● **Given exercise**:
Answer these questions from the text on the 2017 WTA Premier Mandatory and Premier 5 tournaments:
(a) Which player won the most singles titles, and how many?
(b) How many tournaments were there?
(c) Which four tournaments were Premier Mandatory?

● **Document excerpt**:
--------
2017 Premier Mandatory / Premier 5

Details
- Duration: February 20 – October 6
- Edition: 28th
- Tournaments: 9

Achievements (singles)
- Most titles: Elina Svitolina (3)
- Most finals: Simona Halep (4)

= 2017 WTA Premier Mandatory and Premier 5 tournaments =

Women's professional tennis tour

The WTA Premier Mandatory and Premier 5 tournaments, which are part of the WTA Premier tournaments, make up the elite tour for professional women's tennis organised by the WTA called the WTA Tour. There are four Premier Mandatory tournaments: Indian Wells, Miami, Madrid and Beijing and five Premier 5 tournaments: Dubai, Rome, Canada, Cincinnati and Wuhan.
--------
(Extracted data entries)
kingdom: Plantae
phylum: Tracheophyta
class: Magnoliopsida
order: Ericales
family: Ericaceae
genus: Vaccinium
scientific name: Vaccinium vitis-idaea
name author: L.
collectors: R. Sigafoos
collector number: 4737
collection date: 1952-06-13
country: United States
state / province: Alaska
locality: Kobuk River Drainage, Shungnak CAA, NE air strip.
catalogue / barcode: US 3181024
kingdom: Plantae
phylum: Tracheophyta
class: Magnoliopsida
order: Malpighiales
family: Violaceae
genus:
--------
● **Written response**:
(a) Elina Svitolina, with 3 titles.
(b) 9 tournaments.
(c) Indian Wells, Miami, Madrid and Beijing.